**Available data**:
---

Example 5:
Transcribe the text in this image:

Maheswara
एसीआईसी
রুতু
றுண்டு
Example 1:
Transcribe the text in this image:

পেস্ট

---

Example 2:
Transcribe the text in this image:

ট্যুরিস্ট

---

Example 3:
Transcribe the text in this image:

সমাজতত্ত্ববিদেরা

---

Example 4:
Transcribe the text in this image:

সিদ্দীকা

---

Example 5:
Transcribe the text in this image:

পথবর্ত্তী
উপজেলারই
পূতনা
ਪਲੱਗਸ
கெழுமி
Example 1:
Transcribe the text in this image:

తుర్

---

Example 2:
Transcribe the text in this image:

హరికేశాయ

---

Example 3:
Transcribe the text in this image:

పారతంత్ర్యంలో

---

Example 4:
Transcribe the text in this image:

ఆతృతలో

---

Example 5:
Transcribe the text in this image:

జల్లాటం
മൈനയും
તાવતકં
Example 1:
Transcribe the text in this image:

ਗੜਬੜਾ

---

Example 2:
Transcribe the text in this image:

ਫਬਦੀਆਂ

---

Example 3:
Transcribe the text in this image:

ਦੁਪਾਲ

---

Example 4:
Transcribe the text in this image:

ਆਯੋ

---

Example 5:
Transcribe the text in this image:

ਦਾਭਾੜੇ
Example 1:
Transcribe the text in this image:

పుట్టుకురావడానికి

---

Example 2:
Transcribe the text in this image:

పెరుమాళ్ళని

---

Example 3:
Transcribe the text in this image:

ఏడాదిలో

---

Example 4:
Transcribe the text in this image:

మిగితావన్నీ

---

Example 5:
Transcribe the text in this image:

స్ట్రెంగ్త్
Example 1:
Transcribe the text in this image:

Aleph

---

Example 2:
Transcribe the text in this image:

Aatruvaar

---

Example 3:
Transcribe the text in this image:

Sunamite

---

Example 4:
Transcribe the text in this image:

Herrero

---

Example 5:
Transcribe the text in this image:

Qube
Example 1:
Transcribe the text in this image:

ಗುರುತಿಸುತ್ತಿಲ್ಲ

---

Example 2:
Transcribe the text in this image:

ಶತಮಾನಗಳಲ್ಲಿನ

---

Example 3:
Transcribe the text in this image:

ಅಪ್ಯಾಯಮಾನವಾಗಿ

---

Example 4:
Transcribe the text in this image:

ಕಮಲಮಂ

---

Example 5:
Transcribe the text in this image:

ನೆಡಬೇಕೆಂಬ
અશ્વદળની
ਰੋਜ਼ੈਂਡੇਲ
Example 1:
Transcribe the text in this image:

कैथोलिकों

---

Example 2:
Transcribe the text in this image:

**Task statement**:
All of the records above must be reproduced exactly.

**Answer to this exercise**:
---

Example 5:
Transcribe the text in this image:

Maheswara
एसीआईसी
রুতু
றுண்டு
Example 1:
Transcribe the text in this image:

পেস্ট

---

Example 2:
Transcribe the text in this image:

ট্যুরিস্ট

---

Example 3:
Transcribe the text in this image:

সমাজতত্ত্ববিদেরা

---

Example 4:
Transcribe the text in this image:

সিদ্দীকা

---

Example 5:
Transcribe the text in this image:

পথবর্ত্তী
উপজেলারই
পূতনা
ਪਲੱਗਸ
கெழுமி
Example 1:
Transcribe the text in this image:

తుర్

---

Example 2:
Transcribe the text in this image:

హరికేశాయ

---

Example 3:
Transcribe the text in this image:

పారతంత్ర్యంలో

---

Example 4:
Transcribe the text in this image:

ఆతృతలో

---

Example 5:
Transcribe the text in this image:

జల్లాటం
മൈനയും
તાવતકં
Example 1:
Transcribe the text in this image:

ਗੜਬੜਾ

---

Example 2:
Transcribe the text in this image:

ਫਬਦੀਆਂ

---

Example 3:
Transcribe the text in this image:

ਦੁਪਾਲ

---

Example 4:
Transcribe the text in this image:

ਆਯੋ

---

Example 5:
Transcribe the text in this image:

ਦਾਭਾੜੇ
Example 1:
Transcribe the text in this image:

పుట్టుకురావడానికి

---

Example 2:
Transcribe the text in this image:

పెరుమాళ్ళని

---

Example 3:
Transcribe the text in this image:

ఏడాదిలో

---

Example 4:
Transcribe the text in this image:

మిగితావన్నీ

---

Example 5:
Transcribe the text in this image:

స్ట్రెంగ్త్
Example 1:
Transcribe the text in this image:

Aleph

---

Example 2:
Transcribe the text in this image:

Aatruvaar

---

Example 3:
Transcribe the text in this image:

Sunamite

---

Example 4:
Transcribe the text in this image:

Herrero

---

Example 5:
Transcribe the text in this image:

Qube
Example 1:
Transcribe the text in this image:

ಗುರುತಿಸುತ್ತಿಲ್ಲ

---

Example 2:
Transcribe the text in this image:

ಶತಮಾನಗಳಲ್ಲಿನ

---

Example 3:
Transcribe the text in this image:

ಅಪ್ಯಾಯಮಾನವಾಗಿ

---

Example 4:
Transcribe the text in this image:

ಕಮಲಮಂ

---

Example 5:
Transcribe the text in this image:

ನೆಡಬೇಕೆಂಬ
અશ્વદળની
ਰੋਜ਼ੈਂਡੇਲ
Example 1:
Transcribe the text in this image:

कैथोलिकों

---

Example 2:
Transcribe the text in this image:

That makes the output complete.